:: ASSIGNMENT ::
Answer these questions from the text on SPAC IPOs below.
1. Who is president of ICR?
2. At which school does Donghang Zhang teach finance?
3. Which year do SPAC experts see as a rebound year for SPAC IPOs?

“SPAC issuance in 2021 was unsustainable,” Don Duffy, president of ICR, a financial communications and advisory firm with SPAC market expertise, told The Motley Fool. “There were too many SPAC IPOs at a time when asset values were also inflated, which led to many bad deals. 2022-2024 saw the market correct.”
“The 2021 SPAC mania saw way too many IPOs,” Benjamin Kwasnick, Founder of SPAC Research, added. “With a less crowded field and an improvement in the set of outcomes we're seeing from live deals, sponsors are more enthusiastic about coming back to the market,” he continued.
According to Donghang "DH" Zhang, PhD, finance professor at the University of South Carolina’s Darla Moore School of Business, macroeconomic conditions including lower interest rates and pandemic stimulus checks played a major role in the 2020-2021 SPAC surge.
“These market conditions were nearly perfect for riskier companies to go public, especially those with a good story to tell (e.g., EV companies),” Zhang said. “So, we had a surge in SPAC IPOs, as well as traditional IPOs.”
Inflation, tighter monetary policy, and disappointing SPAC IPO returns led to fewer IPOs in the years following, but “The SPAC IPO market is not dead,” Zhang said.
SPAC experts see 2025 as a rebound year for SPAC IPOs, albeit not close to the levels seen in 2020 and 2021.

:: DATA TO EXAMINE ::
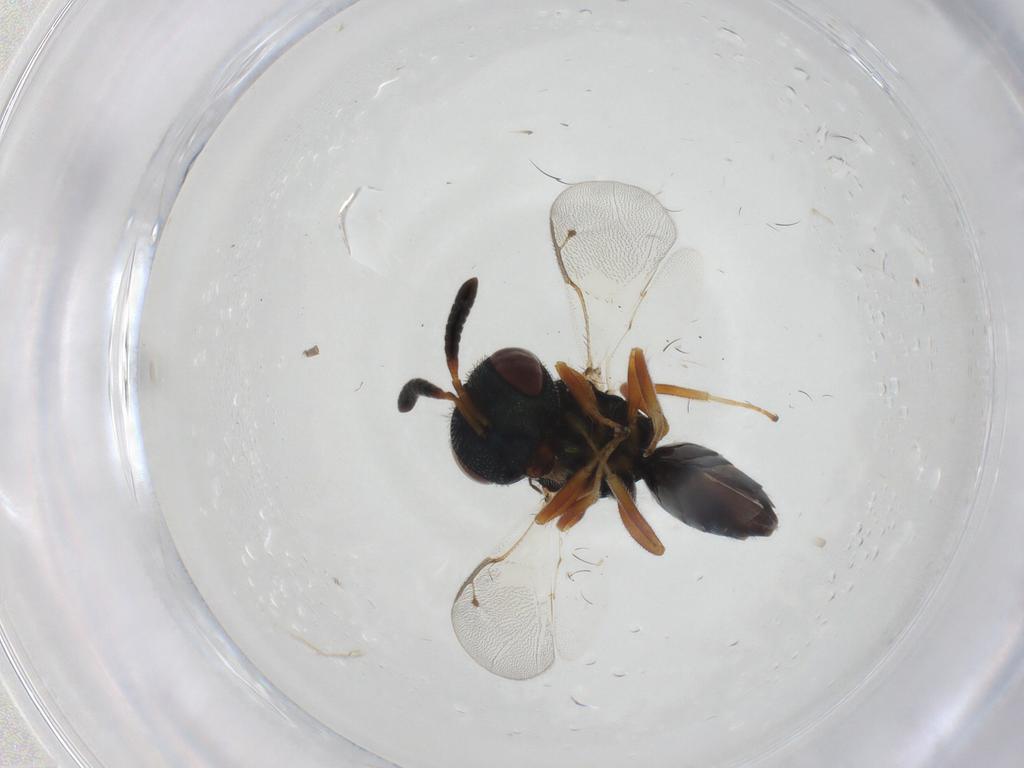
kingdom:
==
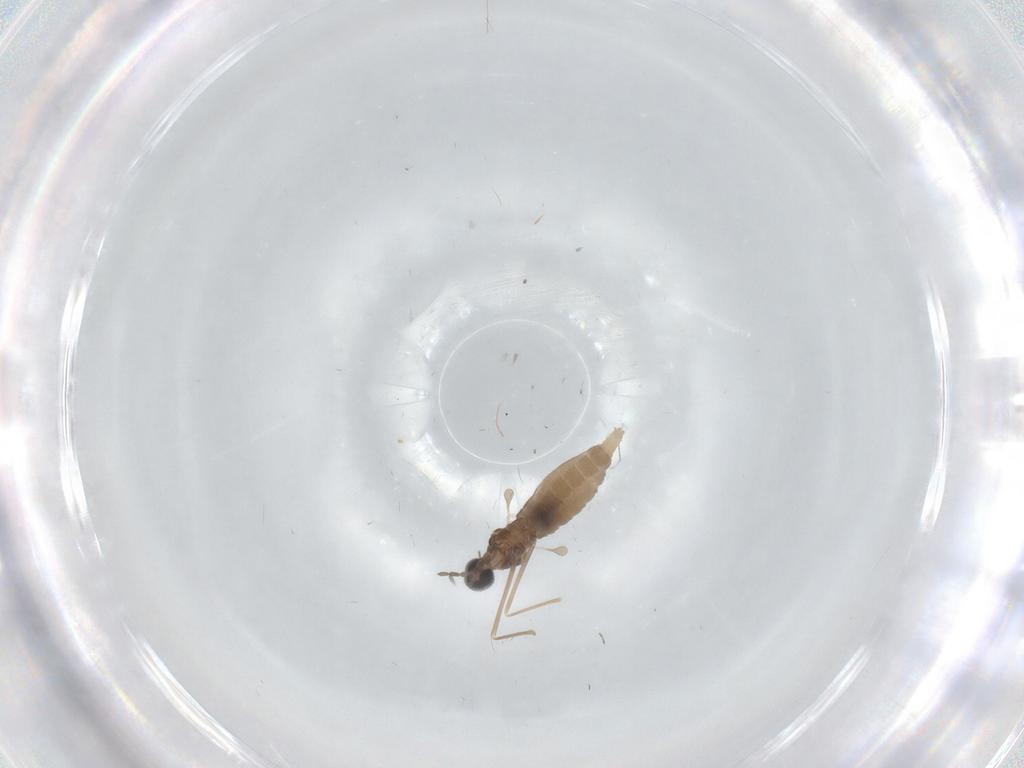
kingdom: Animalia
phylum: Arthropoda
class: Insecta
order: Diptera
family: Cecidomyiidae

:: ANSWER BOX ::
1. Don Duffy
2. The University of South Carolina's Darla Moore School of Business
3. 2025